First, we must recognise that more than 60% of rural adolescent girls still have limited or no access to the internet. This digital gap keeps them from learning about safe practices, helplines, tele-health services, or government schemes that could help them. As a result, myths, rumours, and false information abound about menstruation. This becomes one of the most serious causes of period poverty in rural India.

We came across many common myths. Some believed that girls should not bathe during their periods, or that menstrual blood is ‘impure’. Others thought that touching food would spoil it, or that entering religious places while bleeding would anger the gods. At the start, 62% of those we spoke to said they avoided religious events during their periods. People in their homes — both men and women — would ask them to stay inside the home and out of the kitchen. These weren’t personal choices, but rules society expected them to follow.

While many of these behaviours still exist even after our efforts, the number of women who began to question them is now higher than ever.

Projects like Digital Didi focus on dismantling misinformation in a way where we start a conversation through discussions, trainings, baithaks, and digital access to the correct information, access to rights and right to access. Health-related misinformation hinders these rights.

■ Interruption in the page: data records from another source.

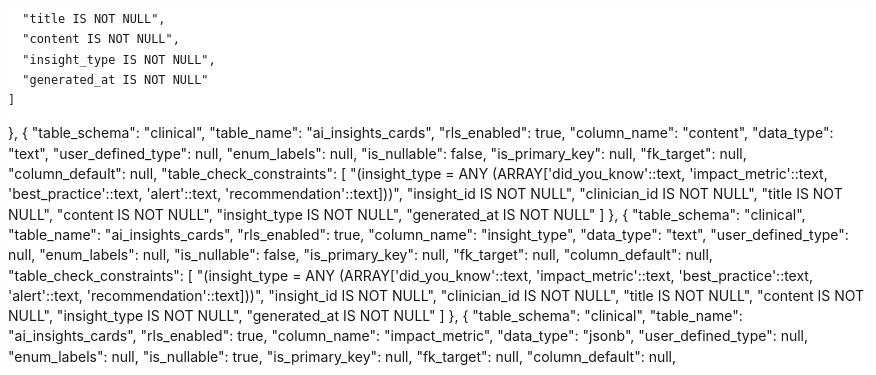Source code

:       "title IS NOT NULL",
      "content IS NOT NULL",
      "insight_type IS NOT NULL",
      "generated_at IS NOT NULL"
    ]
  },
  {
    "table_schema": "clinical",
    "table_name": "ai_insights_cards",
    "rls_enabled": true,
    "column_name": "content",
    "data_type": "text",
    "user_defined_type": null,
    "enum_labels": null,
    "is_nullable": false,
    "is_primary_key": null,
    "fk_target": null,
    "column_default": null,
    "table_check_constraints": [
      "(insight_type = ANY (ARRAY['did_you_know'::text, 'impact_metric'::text, 'best_practice'::text, 'alert'::text, 'recommendation'::text]))",
      "insight_id IS NOT NULL",
      "clinician_id IS NOT NULL",
      "title IS NOT NULL",
      "content IS NOT NULL",
      "insight_type IS NOT NULL",
      "generated_at IS NOT NULL"
    ]
  },
  {
    "table_schema": "clinical",
    "table_name": "ai_insights_cards",
    "rls_enabled": true,
    "column_name": "insight_type",
    "data_type": "text",
    "user_defined_type": null,
    "enum_labels": null,
    "is_nullable": false,
    "is_primary_key": null,
    "fk_target": null,
    "column_default": null,
    "table_check_constraints": [
      "(insight_type = ANY (ARRAY['did_you_know'::text, 'impact_metric'::text, 'best_practice'::text, 'alert'::text, 'recommendation'::text]))",
      "insight_id IS NOT NULL",
      "clinician_id IS NOT NULL",
      "title IS NOT NULL",
      "content IS NOT NULL",
      "insight_type IS NOT NULL",
      "generated_at IS NOT NULL"
    ]
  },
  {
    "table_schema": "clinical",
    "table_name": "ai_insights_cards",
    "rls_enabled": true,
    "column_name": "impact_metric",
    "data_type": "jsonb",
    "user_defined_type": null,
    "enum_labels": null,
    "is_nullable": true,
    "is_primary_key": null,
    "fk_target": null,
    "column_default": null,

For example, girls are often told to reuse unclean cloth pads or hide their rags in dark corners to avoid being seen, to hide it from the male gaze and from drying it in sunlight. This increases the risk of reproductive tract infections and urinary tract infections, which are again silenced, hushed and dealt with at home.

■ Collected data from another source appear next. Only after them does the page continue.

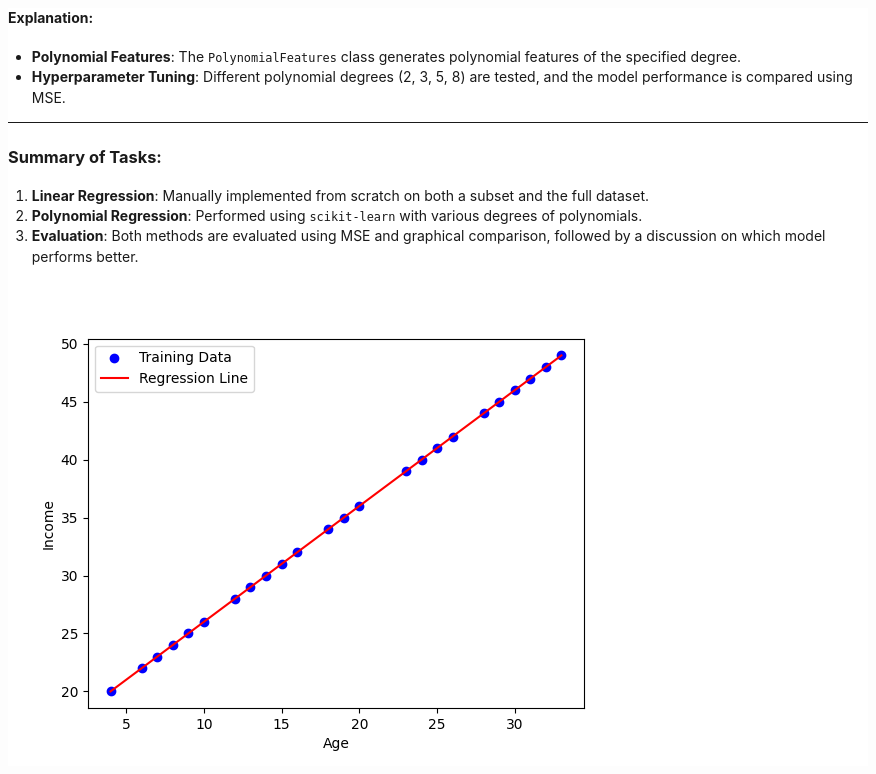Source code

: #### Explanation:
- **Polynomial Features**: The `PolynomialFeatures` class generates polynomial features of the specified degree.
- **Hyperparameter Tuning**: Different polynomial degrees (2, 3, 5, 8) are tested, and the model performance is compared using MSE.

---

### Summary of Tasks:

1. **Linear Regression**: Manually implemented from scratch on both a subset and the full dataset.
2. **Polynomial Regression**: Performed using `scikit-learn` with various degrees of polynomials.
3. **Evaluation**: Both methods are evaluated using MSE and graphical comparison, followed by a discussion on which model performs better.

![alt text](https://github.com/adityasissodiya/pythonLabZeroToFour/blob/main/labTwo/labTwo_1.png)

Through the initiative, we were able to see 94% of the women say that they were able to dry their pads in the sun once they started talking to the elder members of the community about the repercussions of hiding them in dark corners. This simple act reflects a massive attitudinal transformation.

One of the most powerful parts of this intervention is how digital literacy is combined with health education. Using a chatbot that women can access through digital devices at home or at a nearby digital service centre, they are introduced to important topics like menstrual hygiene, financial literacy, digital safety, and entrepreneurship. This way, they can learn at their own pace, in their own space, without needing to travel to a camp for information.

Misinformation around menstruation is not just about lack of knowledge or fixed gender roles – it continues cycles of deep-rooted problems like poor sanitation, poverty, bad health, and gender inequality. It stops girls from going to school, keeps women out of work, and holds back communities by trapping them in a cycle of poor health, environmental damage, and violence based on gender.

*Names changed to protect privacy

Akanksha Ahluwalia leads the social inclusion, media information literacy, and communication-driven programmes at the Digital Empowerment Foundation, India. She has a background in English Literature and expertise in gender, misinformation, and new media.

Views expressed are the author’s own.